Z Wikiźródeł, wolnej biblioteki
Ta strona została uwierzytelniona.

jest to pomysł — wprawdzie genialnego! — ale jednak typowego burzymurka krakowskiego.
Wyspiański słusznie walczył z krakowskimi burzymurkami, którzy w imię powietrza, wygody i nowoczesności nie szanowali swojego grodu. Niełatwo jednak ujść swojemu środowisku, nawet z nim walcząc. Bo i jemu ta krakowska namiętność także się udzieliła. Projekt nowej zabudowy Wawelu to w istocie pomysł despotycznego i fanatycznego burzymurka.
Stygmat Wyspiańskiego-plastyka na jego rodzinnym mieście bardziej się okazuje w ostatecznym rozrachunku zamierzony aniżeli wykonany. Z jednym wyjątkiem: witraże kościoła Franciszkanów. Sześć witraży otacza ołtarz główny, siódmy panuje nad wejściem do świątyni. „Stań się”, czyli Bóg Ojciec w sekundzie creatio mundi ex nihilo u wstępu w mury franciszkańskiego kościoła. Święty Franciszek, błogosławiona Salomea, cztery żywioły: ogień, powietrze, woda, ziemia.

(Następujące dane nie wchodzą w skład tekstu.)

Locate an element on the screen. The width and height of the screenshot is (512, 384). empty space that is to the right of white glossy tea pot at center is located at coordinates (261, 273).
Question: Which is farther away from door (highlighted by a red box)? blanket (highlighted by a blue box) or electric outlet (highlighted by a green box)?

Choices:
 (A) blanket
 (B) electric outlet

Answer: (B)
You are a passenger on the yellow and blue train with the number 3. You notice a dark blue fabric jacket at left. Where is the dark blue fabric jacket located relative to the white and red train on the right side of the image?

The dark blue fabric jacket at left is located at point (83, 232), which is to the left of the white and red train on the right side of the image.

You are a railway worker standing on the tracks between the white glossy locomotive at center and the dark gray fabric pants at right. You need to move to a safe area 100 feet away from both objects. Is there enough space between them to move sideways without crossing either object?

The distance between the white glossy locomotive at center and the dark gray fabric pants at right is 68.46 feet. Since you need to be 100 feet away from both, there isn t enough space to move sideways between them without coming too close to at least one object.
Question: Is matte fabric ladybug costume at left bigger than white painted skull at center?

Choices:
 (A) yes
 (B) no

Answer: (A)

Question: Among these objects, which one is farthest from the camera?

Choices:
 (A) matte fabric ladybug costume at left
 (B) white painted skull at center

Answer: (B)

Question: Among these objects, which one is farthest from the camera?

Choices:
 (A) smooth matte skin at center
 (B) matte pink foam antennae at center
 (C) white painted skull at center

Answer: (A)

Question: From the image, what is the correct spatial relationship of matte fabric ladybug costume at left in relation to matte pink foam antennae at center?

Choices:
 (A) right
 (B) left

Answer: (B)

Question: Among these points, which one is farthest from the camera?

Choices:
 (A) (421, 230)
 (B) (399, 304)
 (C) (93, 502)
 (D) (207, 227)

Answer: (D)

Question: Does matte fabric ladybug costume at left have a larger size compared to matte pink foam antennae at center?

W sztuce nowoczesnego witrażu polskiego oznaczały te okna przełom i chyba nadal emanuje z nich siła nowatorska. Porównania z Józefem Mehofferem i jego sztuką witrażu o tyle kuleją, że jego wspaniałe okna do katedry we Fryburgu szwajcarskim to dzieło i fresk całego życia tego twórcy. W ich układzie i przemianach koncepcji wypowiedział Mehoffer całą swoją biografię artystyczną. Był konserwatywny, uparty, pracował na długim oddechu. Zaś Wyspiański także i w witrażu okazał się despotą wobec prawideł tej gałęzi sztuki. Lekceważył odziedziczone po przeszłości moduły, sięgał po wyobrażenia generalne — cztery żywioły! — nie dające się wypowiedzieć ilustracyjną fabułą i anegdotą. Stawał w oknie kościelnym na samej granicy miękkiej abstrakcji kolorystycznej. Jeżeli przesłonić twarz Boga Ojca, cała ogromna kompozycja to wielkie języki kolorów, krawaty, jak dowcipnie o nich mówili malarze.
Na zakończenie wędrówki z Wyspiańskim jako plastykiem krakowskim wyjdźmy z kościoła Franciszkanów. Napotkamy zabawny i w jego duchu paradoks, iście krakowski, że z sali ślubów cywilnych w Pałacu Larischa, za jej oknami, widać głównie franciszkańskie witraże. Od ich zewnętrznego rewersu zgaszone i przyćmione, osłonięte siatką ochronną. Obok pomnik Józefa Dietla, dzieło Xawerego Dunikowskiego. Według krakowskiego powiedzenia jest to profesor-balneolog i prezydent miasta przed kolejnym wyjazdem do Krynicy, dlatego taki opasły.